[EXERCISE INPUTS — start]

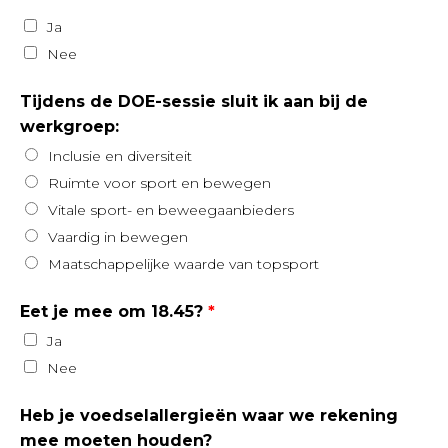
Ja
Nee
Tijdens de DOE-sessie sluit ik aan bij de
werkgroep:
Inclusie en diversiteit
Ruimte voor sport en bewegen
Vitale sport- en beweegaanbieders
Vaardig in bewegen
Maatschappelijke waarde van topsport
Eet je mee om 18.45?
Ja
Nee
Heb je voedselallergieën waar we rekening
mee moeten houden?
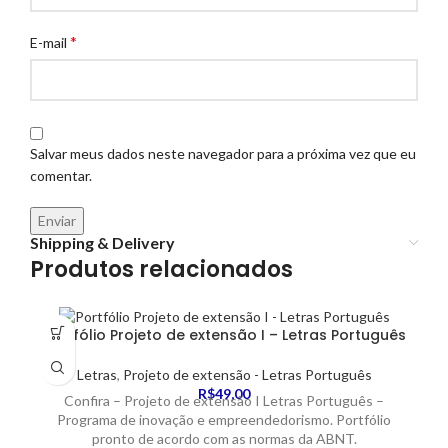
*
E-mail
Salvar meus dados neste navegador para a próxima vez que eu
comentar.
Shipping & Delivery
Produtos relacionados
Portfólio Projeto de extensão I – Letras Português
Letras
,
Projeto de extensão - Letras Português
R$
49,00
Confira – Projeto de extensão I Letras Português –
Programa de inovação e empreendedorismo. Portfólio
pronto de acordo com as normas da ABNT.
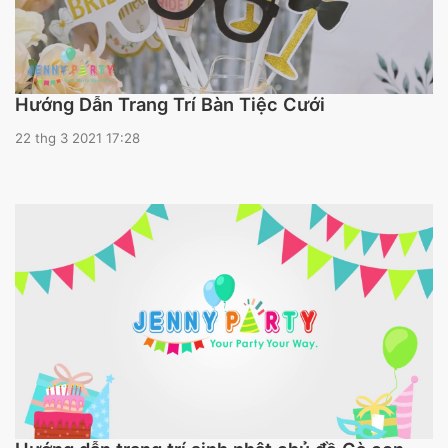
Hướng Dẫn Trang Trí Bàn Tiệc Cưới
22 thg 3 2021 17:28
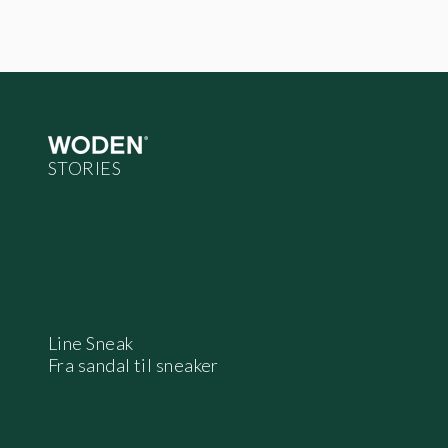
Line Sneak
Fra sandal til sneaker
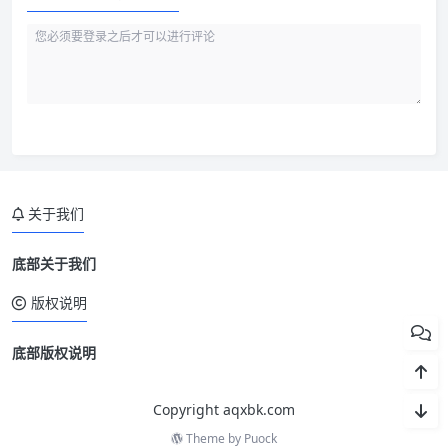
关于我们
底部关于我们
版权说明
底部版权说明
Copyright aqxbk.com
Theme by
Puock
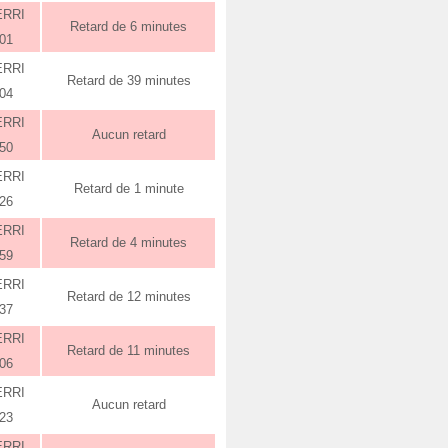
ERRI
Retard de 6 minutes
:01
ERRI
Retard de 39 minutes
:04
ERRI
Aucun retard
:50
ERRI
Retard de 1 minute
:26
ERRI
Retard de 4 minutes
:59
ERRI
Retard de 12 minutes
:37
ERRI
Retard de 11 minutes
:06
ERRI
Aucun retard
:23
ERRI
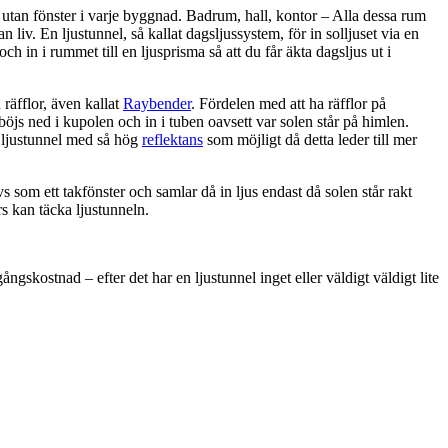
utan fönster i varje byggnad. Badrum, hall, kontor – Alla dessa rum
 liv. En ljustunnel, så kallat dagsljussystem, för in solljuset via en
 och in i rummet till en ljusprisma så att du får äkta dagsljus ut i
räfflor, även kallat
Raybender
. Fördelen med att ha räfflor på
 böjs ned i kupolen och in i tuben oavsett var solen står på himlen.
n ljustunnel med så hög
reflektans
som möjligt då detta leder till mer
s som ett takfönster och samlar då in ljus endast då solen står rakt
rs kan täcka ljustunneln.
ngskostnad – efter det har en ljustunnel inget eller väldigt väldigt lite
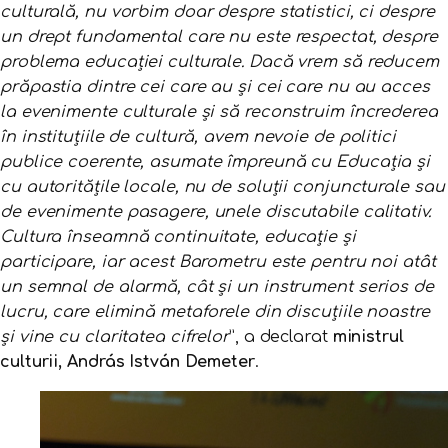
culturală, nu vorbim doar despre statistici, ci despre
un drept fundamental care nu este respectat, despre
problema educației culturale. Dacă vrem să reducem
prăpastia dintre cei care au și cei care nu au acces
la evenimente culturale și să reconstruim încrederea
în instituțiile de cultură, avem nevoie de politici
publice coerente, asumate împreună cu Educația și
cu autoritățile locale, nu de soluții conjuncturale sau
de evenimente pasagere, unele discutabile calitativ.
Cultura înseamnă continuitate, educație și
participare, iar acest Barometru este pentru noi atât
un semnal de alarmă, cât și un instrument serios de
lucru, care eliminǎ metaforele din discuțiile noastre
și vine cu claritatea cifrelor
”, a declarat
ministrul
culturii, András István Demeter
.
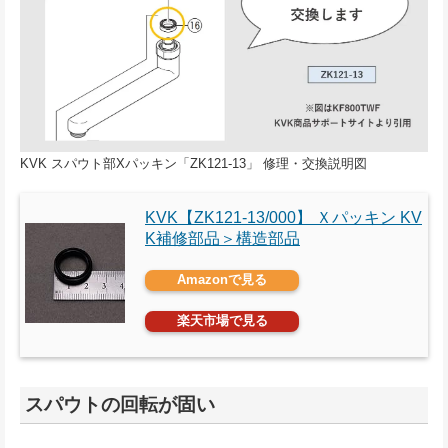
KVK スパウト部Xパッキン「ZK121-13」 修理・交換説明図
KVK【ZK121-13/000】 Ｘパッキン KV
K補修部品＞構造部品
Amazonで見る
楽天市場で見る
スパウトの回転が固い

[EXERCISE INPUTS — finish]

REQUIRED ACTION: Rewrite the text of every item above with "Aucun retard" changed to "À l'heure" and everything else unchanged. Leave the pictures out of your answer.

YOUR RESPONSE:
Ja
Nee
Tijdens de DOE-sessie sluit ik aan bij de
werkgroep:
Inclusie en diversiteit
Ruimte voor sport en bewegen
Vitale sport- en beweegaanbieders
Vaardig in bewegen
Maatschappelijke waarde van topsport
Eet je mee om 18.45?
Ja
Nee
Heb je voedselallergieën waar we rekening
mee moeten houden?
*
E-mail
Salvar meus dados neste navegador para a próxima vez que eu
comentar.
Shipping & Delivery
Produtos relacionados
Portfólio Projeto de extensão I – Letras Português
Letras
,
Projeto de extensão - Letras Português
R$
49,00
Confira – Projeto de extensão I Letras Português –
Programa de inovação e empreendedorismo. Portfólio
pronto de acordo com as normas da ABNT.
Hướng Dẫn Trang Trí Bàn Tiệc Cưới
22 thg 3 2021 17:28
Line Sneak
Fra sandal til sneaker
关于我们
底部关于我们
版权说明
底部版权说明
Copyright aqxbk.com
Theme by
Puock
ERRI
Retard de 6 minutes
:01
ERRI
Retard de 39 minutes
:04
ERRI
À l'heure
:50
ERRI
Retard de 1 minute
:26
ERRI
Retard de 4 minutes
:59
ERRI
Retard de 12 minutes
:37
ERRI
Retard de 11 minutes
:06
ERRI
À l'heure
:23
ERRI
utan fönster i varje byggnad. Badrum, hall, kontor – Alla dessa rum
 liv. En ljustunnel, så kallat dagsljussystem, för in solljuset via en
 och in i rummet till en ljusprisma så att du får äkta dagsljus ut i
räfflor, även kallat
Raybender
. Fördelen med att ha räfflor på
 böjs ned i kupolen och in i tuben oavsett var solen står på himlen.
n ljustunnel med så hög
reflektans
som möjligt då detta leder till mer
s som ett takfönster och samlar då in ljus endast då solen står rakt
rs kan täcka ljustunneln.
ngskostnad – efter det har en ljustunnel inget eller väldigt väldigt lite
culturală, nu vorbim doar despre statistici, ci despre
un drept fundamental care nu este respectat, despre
problema educației culturale. Dacă vrem să reducem
prăpastia dintre cei care au și cei care nu au acces
la evenimente culturale și să reconstruim încrederea
în instituțiile de cultură, avem nevoie de politici
publice coerente, asumate împreună cu Educația și
cu autoritățile locale, nu de soluții conjuncturale sau
de evenimente pasagere, unele discutabile calitativ.
Cultura înseamnă continuitate, educație și
participare, iar acest Barometru este pentru noi atât
un semnal de alarmă, cât și un instrument serios de
lucru, care eliminǎ metaforele din discuțiile noastre
și vine cu claritatea cifrelor
”, a declarat
ministrul
culturii, András István Demeter
.
KVK スパウト部Xパッキン「ZK121-13」 修理・交換説明図
KVK【ZK121-13/000】 Ｘパッキン KV
K補修部品＞構造部品
Amazonで見る
楽天市場で見る
スパウトの回転が固い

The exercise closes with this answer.